Famílias cortam compras para pagar contas
No segundo trimestre deste ano, a cada ida no supermercado, o brasileiro levou para casa uma quantidade quase 10% menor de produtos, de acordo com a Kantar Worldpanel

Apesar de a inflação nos últimos meses ter batido recordes de baixa a ponto de terminar agosto com resultado negativo de 0,09% - a menor taxa em 20 anos para o mês -, muitos brasileiros, especialmente os de menor renda, não têm sentido esse alívio no bolso.
Além do desemprego continuar alto, o que reduz a renda, o elevado reajuste das tarifas ampliou os gastos das famílias com despesas obrigatórias, como energia elétrica, gasolina, gás, passagem de ônibus, entre outras.
Com isso, uma parcela crescente do orçamento, que já passa de 25%, vem sendo comprometida com esses gastos, sobrando menos recursos para outras despesas.
Em 2018, pelo segundo ano seguido, os preços administrados, aqueles cujos reajustes são determinados pelo governo e independem da oferta e da demanda, estão subindo muito acima da inflação geral e também dos preços livres, não regulados.
A cada mês que passa, as despesas fixas da família Lima com luz, água, telefone e gasolina só aumentam. Com uma bebê de três meses e mais dois filhos, uma de 16 anos e outro de oito anos, Angela de Cássia Dias Lima e o marido Luciano Lima viram, nos últimos seis meses, a conta de luz saltar de R$ 120 para R$ 189.
As despesas com água e esgoto também subiram: passaram de R$ 120 para R$ 132. E o carro que o casal usa para passear aos finais de semana - ir ao shopping, comer fora, por exemplo - fica a maior parte do tempo estacionado na garagem porque falta gasolina.

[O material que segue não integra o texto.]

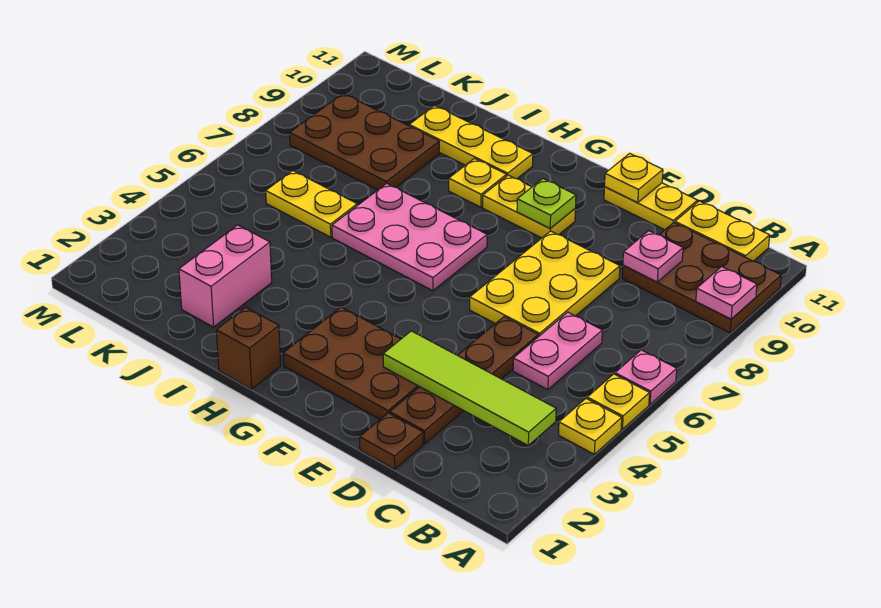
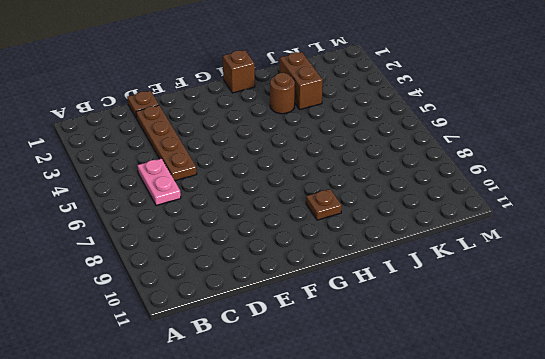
brown plate H9 level 1 -> yellow plate H9 level 1
brown round brick I3 level 1 -> none
brown brick J2:J3 level 1 -> pink brick J2:J3 level 1
none -> yellow plate A4 level 1
none -> yellow plate A5 level 1
none -> pink plate A6 level 1

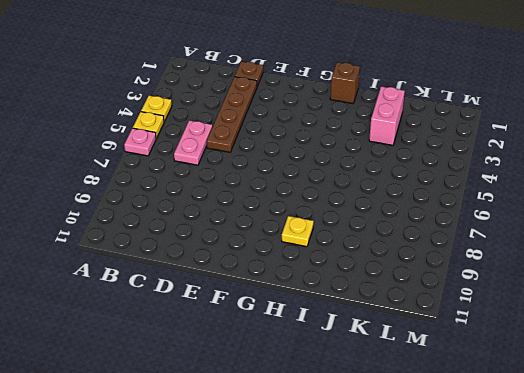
none -> brown plate A9:C10 level 1
none -> yellow plate B11:C11 level 1
none -> yellow plate D6:E8 level 1

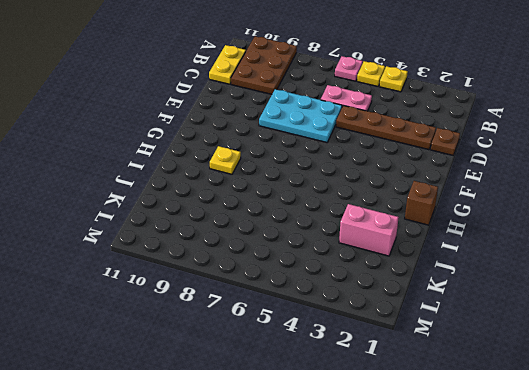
cyan plate D6:E8 level 1 -> yellow plate D6:E8 level 1
none -> yellow plate D11:E11 level 1
none -> brown plate E2:G3 level 1
none -> yellow plate F9:G9 level 1

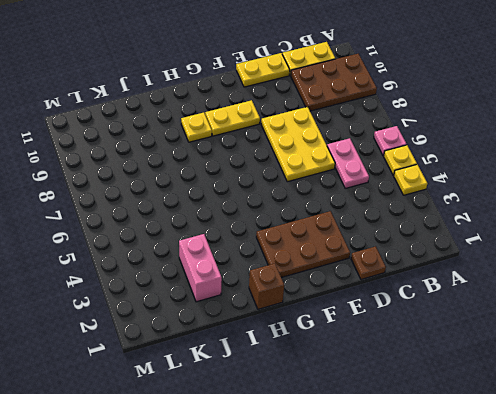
none -> brown plate D2:D5 level 1
none -> pink plate G6:I7 level 1
none -> yellow plate H10:J10 level 1

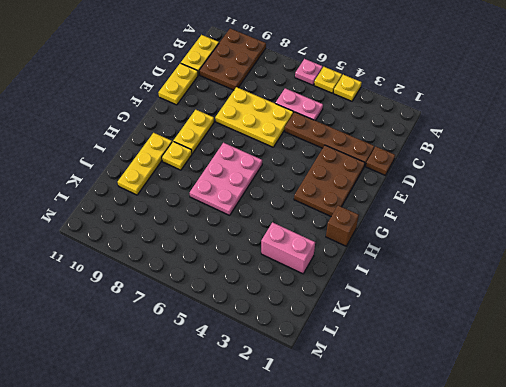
none -> yellow plate J6:K6 level 1
none -> brown plate J8:L9 level 1
none -> pink plate A9 level 2

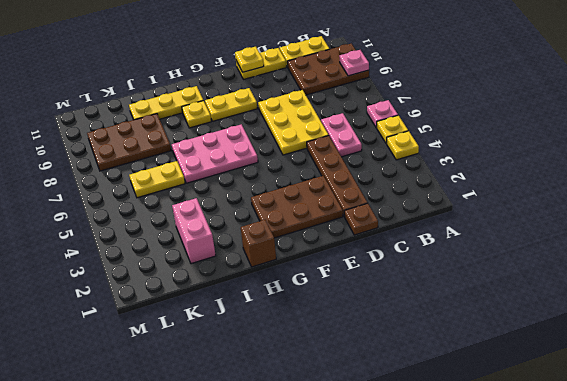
none -> lime tile B3:E3 level 2
none -> pink plate C9 level 2
none -> lime plate F9 level 2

"A gente rebola para pagar as contas", diz Angela, que é fiscal de transporte escolar.
Ela e o marido, que trabalha como autônomo depois de ter perdido o emprego de garçom no início do ano, não têm para onde correr e são obrigados, como a maioria dos brasileiros, a aceitar os aumentos das tarifas.
Uma das saídas para conseguir encaixar esse aumento de despesa na renda familiar, que gira em torno de R$ 2,2 mil por mês, foi reduzir o consumo de outros bens e serviços que não são obrigatórios.
A família, por exemplo, deixou de comer fora e está gastando menos no supermercado. Antes da disparada das tarifas, Angela conta que comprava duas caixas de leite por mês. Hoje leva para casa uma caixa.
Ela e o marido passaram a beber chá para deixar o leite para as crianças. Bolacha recheada também entrou na lista de corte: antes a família comprava cerca de 20 pacotes por mês e hoje são apenas três.
"Com essas e outras reduções consigo gastar cerca de R$ 120 a menos por mês no supermercado", calcula Angela.
A freada no consumo de alimentos, bebidas, artigos de higiene e limpeza, cujos preços estão bem comportados, de acordo com os índices de inflação, foi captada por institutos de pesquisas especializados.
No segundo trimestre deste ano, a Kantar Worldpanel que visita semanalmente 11,3 mil domicílios no País para tirar uma radiografia do consumo de uma cesta de 108 categorias de produtos, entre alimentos bebidas e artigos de higiene e limpeza, registrou uma retração 5,5% nos volumes comprados sobre o primeiro trimestre deste ano.
A cada ida no supermercado, o brasileiro levou para casa uma quantidade quase 10% menor de produtos.
"Nos últimos três anos não tínhamos registrado uma queda tão forte", diz Giovanna Fischer, diretora do instituto e responsável pela pesquisa domiciliar.
NATAL
"A situação do comércio azedou também por causa do aumento das tarifas", diz Fabio Bentes, economista-chefe da Confederação do Comércio (CNC). Ele lembra que até abril, as vendas do varejo cresciam na faixa de 7% ante 2017 e depois da greve dos caminhoneiros esse ritmo caiu 50%.
Para o economista, o crescimento de vendas deve ficar nessa toada. Além da incerteza política e do desemprego elevado, a alta das tarifas nos gastos vai frear as compras. Ele prevê que as vendas de Natal cresçam 2,3%, uma taxa menor do que a de 3,9% em 2017.